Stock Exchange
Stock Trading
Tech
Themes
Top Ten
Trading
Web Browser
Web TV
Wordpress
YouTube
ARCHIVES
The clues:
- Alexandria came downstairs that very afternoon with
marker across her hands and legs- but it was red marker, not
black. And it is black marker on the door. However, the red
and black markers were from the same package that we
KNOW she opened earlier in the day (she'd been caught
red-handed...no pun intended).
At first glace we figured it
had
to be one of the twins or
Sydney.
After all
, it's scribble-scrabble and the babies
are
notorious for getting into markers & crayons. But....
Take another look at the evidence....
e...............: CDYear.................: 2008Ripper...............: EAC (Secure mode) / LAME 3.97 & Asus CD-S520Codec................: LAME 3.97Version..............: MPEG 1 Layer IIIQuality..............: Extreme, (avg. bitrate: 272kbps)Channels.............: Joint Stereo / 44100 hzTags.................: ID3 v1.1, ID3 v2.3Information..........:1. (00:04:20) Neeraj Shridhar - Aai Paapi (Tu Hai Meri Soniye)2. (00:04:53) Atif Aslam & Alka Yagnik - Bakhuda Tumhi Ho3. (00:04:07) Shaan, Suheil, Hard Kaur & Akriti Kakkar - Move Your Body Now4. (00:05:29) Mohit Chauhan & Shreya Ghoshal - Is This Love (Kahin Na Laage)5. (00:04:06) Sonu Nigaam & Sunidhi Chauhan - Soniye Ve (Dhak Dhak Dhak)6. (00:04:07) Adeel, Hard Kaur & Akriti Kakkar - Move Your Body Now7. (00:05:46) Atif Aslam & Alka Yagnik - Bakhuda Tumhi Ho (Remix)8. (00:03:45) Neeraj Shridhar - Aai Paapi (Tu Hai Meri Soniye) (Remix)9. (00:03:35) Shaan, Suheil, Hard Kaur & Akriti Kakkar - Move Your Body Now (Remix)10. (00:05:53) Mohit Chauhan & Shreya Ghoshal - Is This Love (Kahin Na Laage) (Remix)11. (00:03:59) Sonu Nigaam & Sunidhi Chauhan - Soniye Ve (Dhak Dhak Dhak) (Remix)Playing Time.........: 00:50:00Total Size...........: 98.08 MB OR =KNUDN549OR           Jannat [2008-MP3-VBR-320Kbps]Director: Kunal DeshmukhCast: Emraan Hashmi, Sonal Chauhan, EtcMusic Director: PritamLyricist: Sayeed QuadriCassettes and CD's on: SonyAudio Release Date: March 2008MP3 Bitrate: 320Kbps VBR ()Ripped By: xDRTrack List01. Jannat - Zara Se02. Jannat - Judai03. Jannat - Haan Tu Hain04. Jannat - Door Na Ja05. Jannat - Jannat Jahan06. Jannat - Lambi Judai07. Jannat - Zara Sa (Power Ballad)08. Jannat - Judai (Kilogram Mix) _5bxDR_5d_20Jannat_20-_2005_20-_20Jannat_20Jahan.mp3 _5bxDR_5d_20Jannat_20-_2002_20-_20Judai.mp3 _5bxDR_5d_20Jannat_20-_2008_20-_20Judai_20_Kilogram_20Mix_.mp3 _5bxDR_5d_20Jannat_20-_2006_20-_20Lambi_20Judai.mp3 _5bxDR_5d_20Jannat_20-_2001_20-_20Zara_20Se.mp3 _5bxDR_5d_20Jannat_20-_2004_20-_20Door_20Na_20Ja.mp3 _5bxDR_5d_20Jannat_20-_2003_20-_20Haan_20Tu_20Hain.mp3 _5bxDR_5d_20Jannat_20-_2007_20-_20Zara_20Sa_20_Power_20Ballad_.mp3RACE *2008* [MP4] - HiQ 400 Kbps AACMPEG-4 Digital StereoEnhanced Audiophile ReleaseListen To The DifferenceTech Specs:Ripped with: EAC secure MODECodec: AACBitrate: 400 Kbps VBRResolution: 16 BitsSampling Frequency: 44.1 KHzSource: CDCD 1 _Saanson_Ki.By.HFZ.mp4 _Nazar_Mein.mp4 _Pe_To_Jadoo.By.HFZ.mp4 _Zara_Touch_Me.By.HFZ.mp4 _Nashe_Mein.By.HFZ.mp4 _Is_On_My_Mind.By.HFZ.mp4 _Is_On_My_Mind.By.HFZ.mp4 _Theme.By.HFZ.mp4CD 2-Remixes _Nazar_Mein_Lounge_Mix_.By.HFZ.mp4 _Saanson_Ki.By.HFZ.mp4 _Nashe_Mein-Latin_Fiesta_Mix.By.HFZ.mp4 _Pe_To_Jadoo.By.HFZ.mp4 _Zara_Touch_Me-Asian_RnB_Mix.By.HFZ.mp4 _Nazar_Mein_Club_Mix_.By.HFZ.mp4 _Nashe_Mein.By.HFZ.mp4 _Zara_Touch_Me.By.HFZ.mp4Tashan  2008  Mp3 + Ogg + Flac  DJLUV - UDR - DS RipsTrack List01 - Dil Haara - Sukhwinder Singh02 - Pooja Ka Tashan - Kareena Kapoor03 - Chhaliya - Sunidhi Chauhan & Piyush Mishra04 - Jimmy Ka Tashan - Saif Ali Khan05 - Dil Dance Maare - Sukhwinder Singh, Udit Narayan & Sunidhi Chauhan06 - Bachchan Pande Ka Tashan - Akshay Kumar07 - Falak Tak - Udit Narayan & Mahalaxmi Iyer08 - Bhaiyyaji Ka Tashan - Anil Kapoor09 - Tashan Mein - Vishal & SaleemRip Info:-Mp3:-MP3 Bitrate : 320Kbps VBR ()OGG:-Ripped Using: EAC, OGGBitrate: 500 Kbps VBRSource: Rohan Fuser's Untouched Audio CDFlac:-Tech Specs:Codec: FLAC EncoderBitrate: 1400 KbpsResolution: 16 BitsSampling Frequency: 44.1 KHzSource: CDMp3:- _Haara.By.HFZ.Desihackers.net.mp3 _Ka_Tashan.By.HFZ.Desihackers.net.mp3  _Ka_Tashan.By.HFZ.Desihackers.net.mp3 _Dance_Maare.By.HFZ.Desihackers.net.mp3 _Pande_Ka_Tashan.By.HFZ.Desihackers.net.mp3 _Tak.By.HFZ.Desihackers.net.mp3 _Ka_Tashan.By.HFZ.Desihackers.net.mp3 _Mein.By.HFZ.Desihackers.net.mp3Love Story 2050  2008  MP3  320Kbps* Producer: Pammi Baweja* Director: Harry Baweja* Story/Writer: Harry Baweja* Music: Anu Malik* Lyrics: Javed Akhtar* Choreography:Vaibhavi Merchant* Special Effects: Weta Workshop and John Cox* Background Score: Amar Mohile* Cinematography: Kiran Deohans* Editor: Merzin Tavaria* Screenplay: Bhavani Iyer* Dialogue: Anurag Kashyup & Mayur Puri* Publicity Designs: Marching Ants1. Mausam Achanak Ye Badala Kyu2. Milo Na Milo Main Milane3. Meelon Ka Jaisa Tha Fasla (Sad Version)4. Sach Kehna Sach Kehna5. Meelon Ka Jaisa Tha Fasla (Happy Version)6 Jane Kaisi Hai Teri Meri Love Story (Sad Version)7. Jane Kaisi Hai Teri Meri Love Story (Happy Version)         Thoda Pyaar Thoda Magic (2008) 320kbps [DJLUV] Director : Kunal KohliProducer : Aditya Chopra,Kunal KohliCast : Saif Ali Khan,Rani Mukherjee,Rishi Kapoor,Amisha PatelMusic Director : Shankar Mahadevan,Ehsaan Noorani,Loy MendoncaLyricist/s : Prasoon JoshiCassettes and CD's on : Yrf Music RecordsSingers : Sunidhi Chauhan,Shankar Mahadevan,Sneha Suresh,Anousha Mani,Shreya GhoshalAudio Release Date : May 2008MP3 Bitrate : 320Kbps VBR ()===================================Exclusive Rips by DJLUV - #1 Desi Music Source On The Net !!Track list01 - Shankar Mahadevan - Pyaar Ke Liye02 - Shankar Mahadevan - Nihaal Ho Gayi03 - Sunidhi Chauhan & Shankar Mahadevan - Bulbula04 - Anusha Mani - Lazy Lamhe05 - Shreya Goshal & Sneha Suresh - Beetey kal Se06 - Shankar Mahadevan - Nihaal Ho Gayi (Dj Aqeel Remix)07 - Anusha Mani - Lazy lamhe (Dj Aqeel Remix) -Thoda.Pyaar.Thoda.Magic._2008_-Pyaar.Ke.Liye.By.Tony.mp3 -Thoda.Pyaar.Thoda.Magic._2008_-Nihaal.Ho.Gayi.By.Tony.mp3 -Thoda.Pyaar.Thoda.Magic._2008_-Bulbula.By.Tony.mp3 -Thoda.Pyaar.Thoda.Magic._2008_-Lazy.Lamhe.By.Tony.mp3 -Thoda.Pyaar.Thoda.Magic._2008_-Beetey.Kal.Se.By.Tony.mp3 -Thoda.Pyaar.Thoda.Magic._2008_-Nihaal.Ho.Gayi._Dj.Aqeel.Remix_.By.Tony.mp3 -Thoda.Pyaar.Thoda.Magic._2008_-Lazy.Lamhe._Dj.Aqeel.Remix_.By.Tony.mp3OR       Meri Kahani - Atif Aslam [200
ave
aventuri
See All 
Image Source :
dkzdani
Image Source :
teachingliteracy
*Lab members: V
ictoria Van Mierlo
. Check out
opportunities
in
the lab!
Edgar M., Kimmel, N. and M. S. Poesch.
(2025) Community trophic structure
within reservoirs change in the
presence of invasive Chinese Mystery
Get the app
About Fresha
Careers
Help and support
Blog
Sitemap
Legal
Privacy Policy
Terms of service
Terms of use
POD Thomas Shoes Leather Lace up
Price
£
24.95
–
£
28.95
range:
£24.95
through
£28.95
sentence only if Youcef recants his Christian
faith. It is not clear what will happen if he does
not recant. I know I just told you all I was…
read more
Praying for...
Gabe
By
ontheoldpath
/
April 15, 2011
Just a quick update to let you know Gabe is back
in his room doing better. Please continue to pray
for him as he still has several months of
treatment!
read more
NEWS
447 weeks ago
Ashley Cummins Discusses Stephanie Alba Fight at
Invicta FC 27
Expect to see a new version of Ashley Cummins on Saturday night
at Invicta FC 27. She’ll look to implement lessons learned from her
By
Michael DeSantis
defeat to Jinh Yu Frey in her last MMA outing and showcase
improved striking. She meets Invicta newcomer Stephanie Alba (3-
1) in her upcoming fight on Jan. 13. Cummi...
=====
### The task
Across the records above, return every line that contains the word "Stephanie".

### Worked solution
Ashley Cummins Discusses Stephanie Alba Fight at
improved striking. She meets Invicta newcomer Stephanie Alba (3-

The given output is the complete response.